Your task - Reproduce word for word the part of the Kalray results transcript starting at "Of course, this" and ending at "licensing some IP.".

Page excerpt -
┌──

What we mean by repeat business is the business that we do with existing customer, and when they need more performance, when they need more capacity, they will purchase additional license and additional hardware. So this is what we call repeat business. It's not recurrent business, but anyway, it's a much easier business than to transform a new customer, because the customer is already convinced, the customer already used our solution, and it's really related to its own business activity.

As you can see, 45% of our business in 2023 was repeat business, which is an interesting number, which means that, of course, we can and we will continue leveraging both this level of recurrent business and this level of repeat business in the coming years. Which also indicate that, we've got a level of what we call new logo, which is basically adoption by new customer, which is 40%.

Which of course is due to the fact that we are growing very fast, and which shows also that we've got a high rate, a high success rate with new logo. In terms of location of the revenue, as you can see, we have very similar revenue allocation as last year, since we've got a very balanced split between U.S. and Europe. So 40% in U.S., 50% in Europe, and you can see that we start having some business in Asia. We will continue growing the business in Asia, but it is still a limited part of our overall revenue. One important point that we share this morning is the level of gross margin.

As you can see, we had in 2023, a very good gross margin, 67%, which is more than 10 percentage points above the margin we had in 2022. The reason for this very good gross margin is obviously that, the value we generate for our customer, is perceived as very high, which allow us to have a, a interesting, price policy, which secure for us a very good gross margin.

As a reminder, our target, for gross margin, for the type of company that we are compared to the different, other, competitors, should be between 60% and 65%, and this is the overall long-term target for Kalray. So very good gross margin, 67% in 2022. In terms of cash, in terms of cash burn, which is of course a very important data. We have a pretty solid cash in bank right now, at the end of last year, which was EUR 13.2 million.

Of course, this is down from EUR 32.2 million that we had end of 2022, and this burn rate can easily be explained by the heavy investment that we are doing right now. More specifically, you can see, and we gave you a certain number of data here. One part of this needs in terms of cash is due to an increase in terms of working capital, but then the rest is mainly due to investment in our new product.

One part is for Coolidge Two, is what we call the tape-out. The tape-out is when you initiate the manufacturing of a new chip. This is one short expense, which has been EUR 4 million in 2022. And the rest of the investment, the amount is EUR 8.5 million, is actually gathering the investment that we did both on Coolidge Two and Dolomites, and which especially include on Dolomites, what we call IP licensing. So what do we mean by IP, IP licensing? That means licensing some IP.

Usually, these are high-speed interfaces that we integrate into our chip and which are provided by company like Cadence or Synopsys, and which are pretty expensive. And in 2022 for the 2023, the total amount for Coolidge Two and Dolomites has been EUR 8.5 million. So I think, of course, which is very important to share with you, is that in addition to this cash we had at the end of the year, we are actually finalizing the setup of both a bank loan, and we are preparing a launch of a Euro PP, and I will let Denis give you more details later on.

The idea, of course, is to make sure that we've got the cash to fund additional investment. We expect 2024 to have a need in term of investment lower, because we will not have any tape-out. But anyway, we need to still invest in our Dolomites, to be able to deliver what we committed to the market in term of product features. Now let me, let Denis give you more details on the financials. Denis, all is yours.

└──

Supplied information -

┌──

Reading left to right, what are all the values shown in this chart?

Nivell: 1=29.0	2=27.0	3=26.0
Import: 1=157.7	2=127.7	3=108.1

└──

Problem solution -
Of course, this is down from EUR 32.2 million that we had end of 2022, and this burn rate can easily be explained by the heavy investment that we are doing right now. More specifically, you can see, and we gave you a certain number of data here. One part of this needs in terms of cash is due to an increase in terms of working capital, but then the rest is mainly due to investment in our new product.

One part is for Coolidge Two, is what we call the tape-out. The tape-out is when you initiate the manufacturing of a new chip. This is one short expense, which has been EUR 4 million in 2022. And the rest of the investment, the amount is EUR 8.5 million, is actually gathering the investment that we did both on Coolidge Two and Dolomites, and which especially include on Dolomites, what we call IP licensing. So what do we mean by IP, IP licensing? That means licensing some IP.